Segment Open
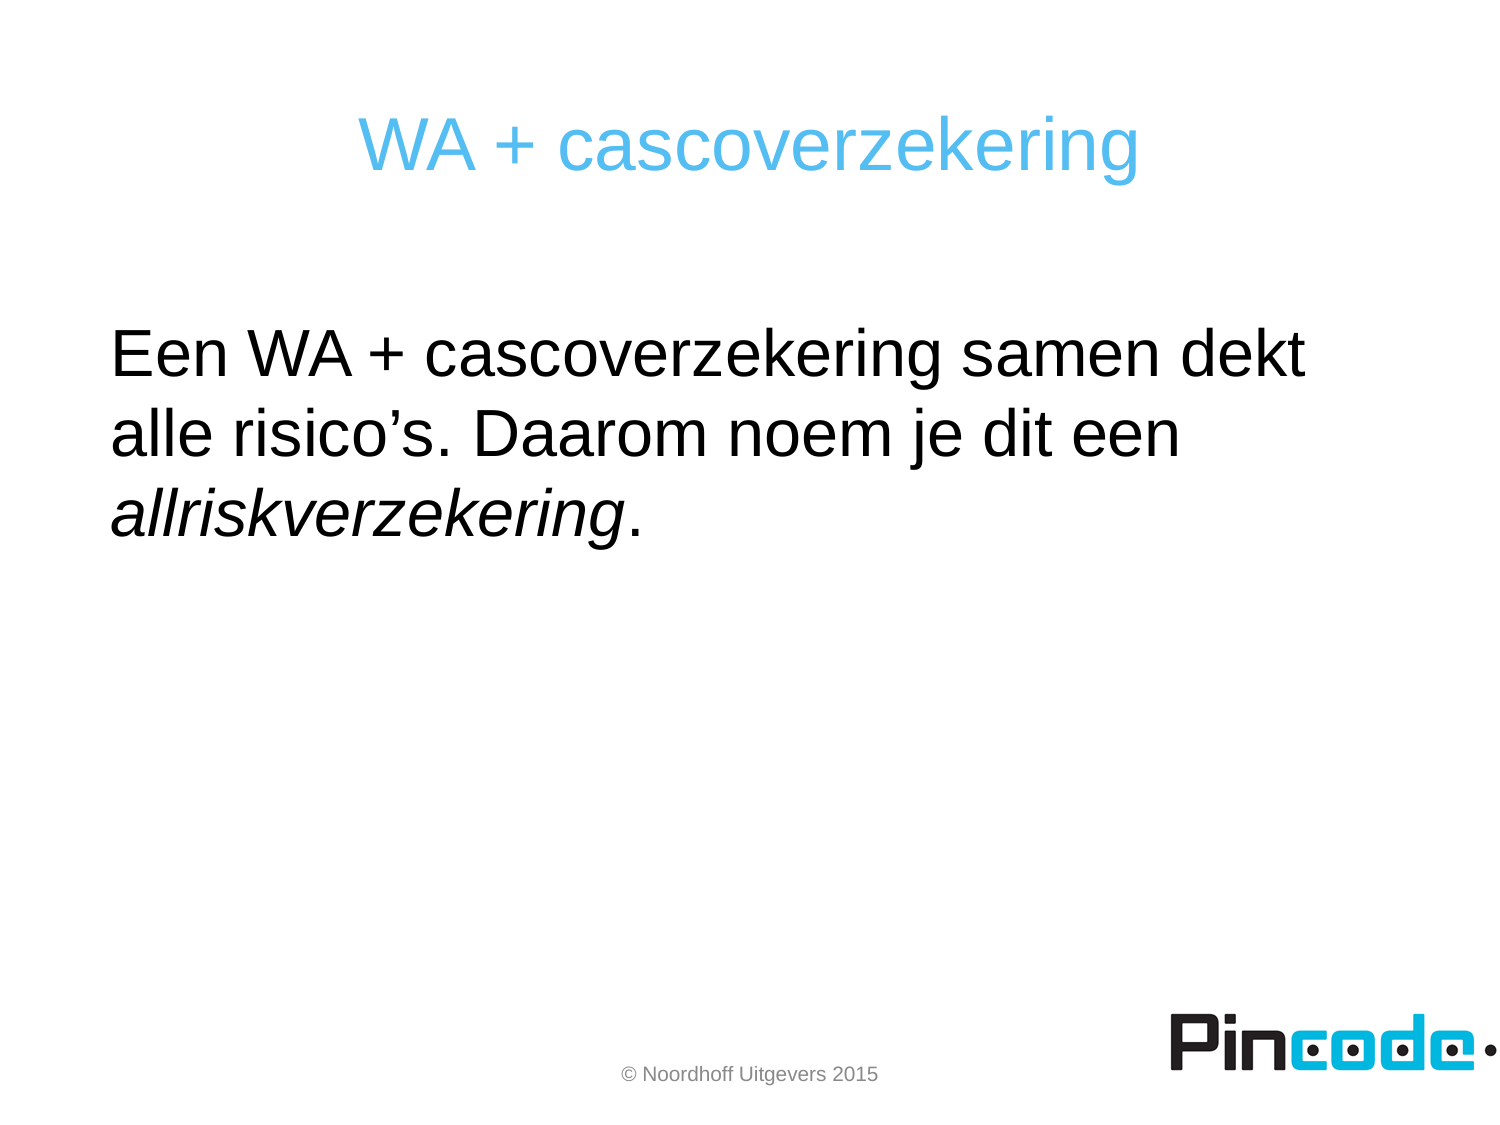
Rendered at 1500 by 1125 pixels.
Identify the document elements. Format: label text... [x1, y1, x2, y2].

text_box © Noordhoff Uitgevers 2015 [512, 1042, 988, 1103]
text_box WA + cascoverzekering [74, 87, 1425, 275]
picture [1168, 994, 1498, 1092]
subtitle Een WA + cascoverzekering samen dekt alle risico’s. Daarom noem je dit een allriskverzekering. [95, 302, 1325, 630]
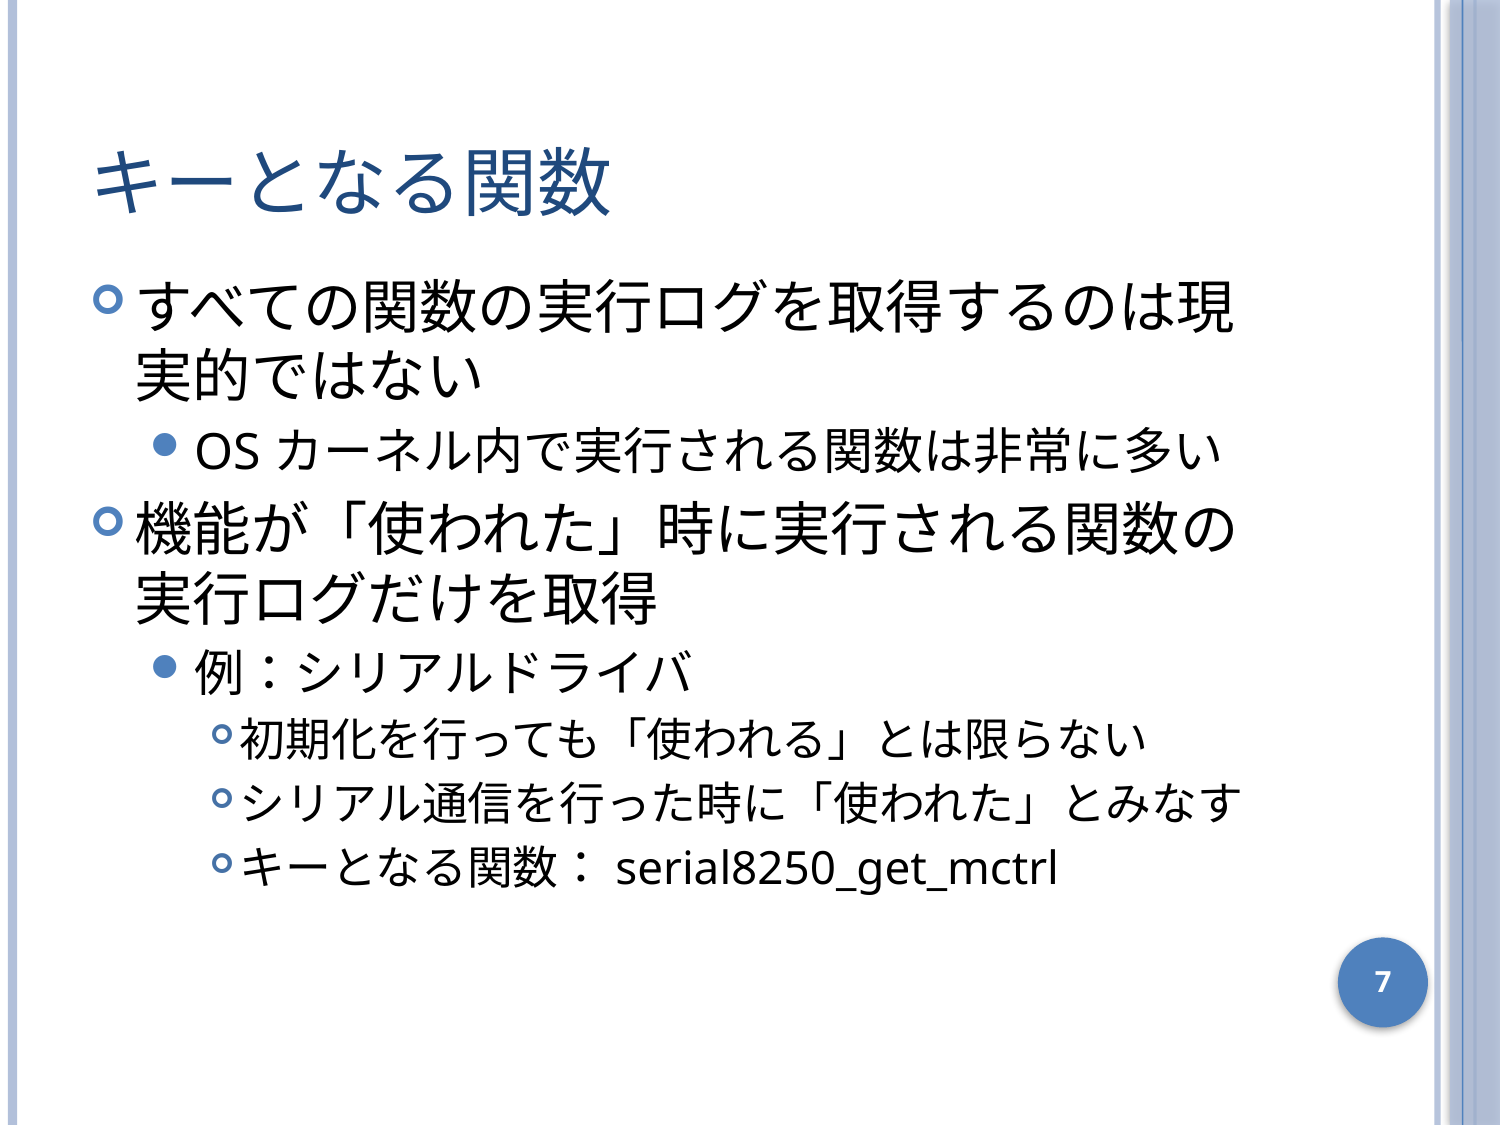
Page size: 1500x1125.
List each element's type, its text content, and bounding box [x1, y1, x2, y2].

list すべての関数の実行ログを取得するのは現実的ではない OSカーネル内で実行される関数は非常に多い 機能が「使われた」時に実行される関数の実行ログだけを取得 例：シリアルドライバ 初期化を行っても「使われる」とは限らない シリアル通信を行った時に「使われた」とみなす キーとなる関数：serial8250_get_mctrl [75, 262, 1300, 1062]
slide_number 7 [1333, 940, 1434, 1027]
title キーとなる関数 [75, 45, 1300, 233]
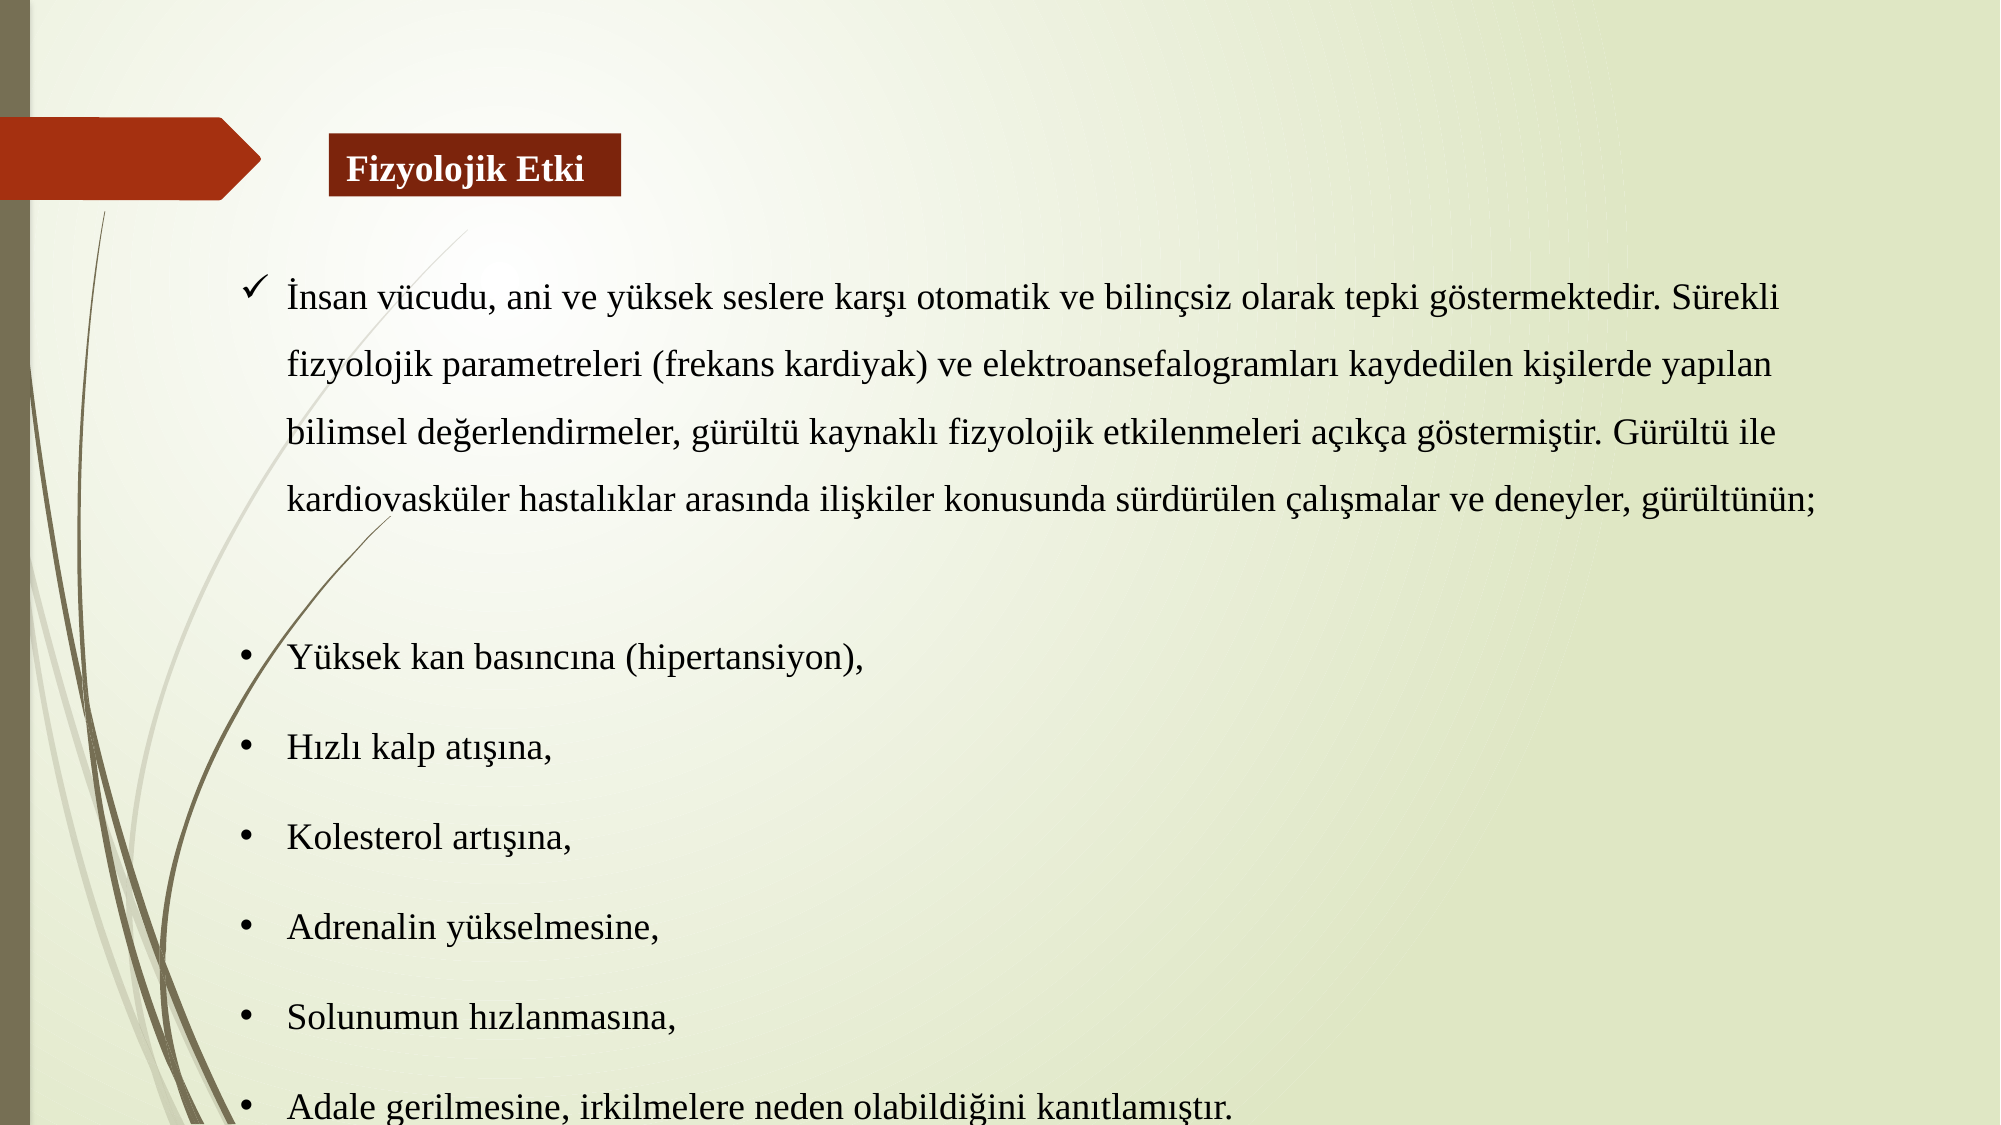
Segment Closed
Everything from the line containing "List each element's" through the final line of the material must be set down exactly, except the pictures.

● **TASK ANSWER**
List each element's type, its text content, and bounding box [x1, y1, x2, y2].

list すべての関数の実行ログを取得するのは現実的ではない OSカーネル内で実行される関数は非常に多い 機能が「使われた」時に実行される関数の実行ログだけを取得 例：シリアルドライバ 初期化を行っても「使われる」とは限らない シリアル通信を行った時に「使われた」とみなす キーとなる関数：serial8250_get_mctrl [75, 262, 1300, 1062]
slide_number 7 [1333, 940, 1434, 1027]
title キーとなる関数 [75, 45, 1300, 233]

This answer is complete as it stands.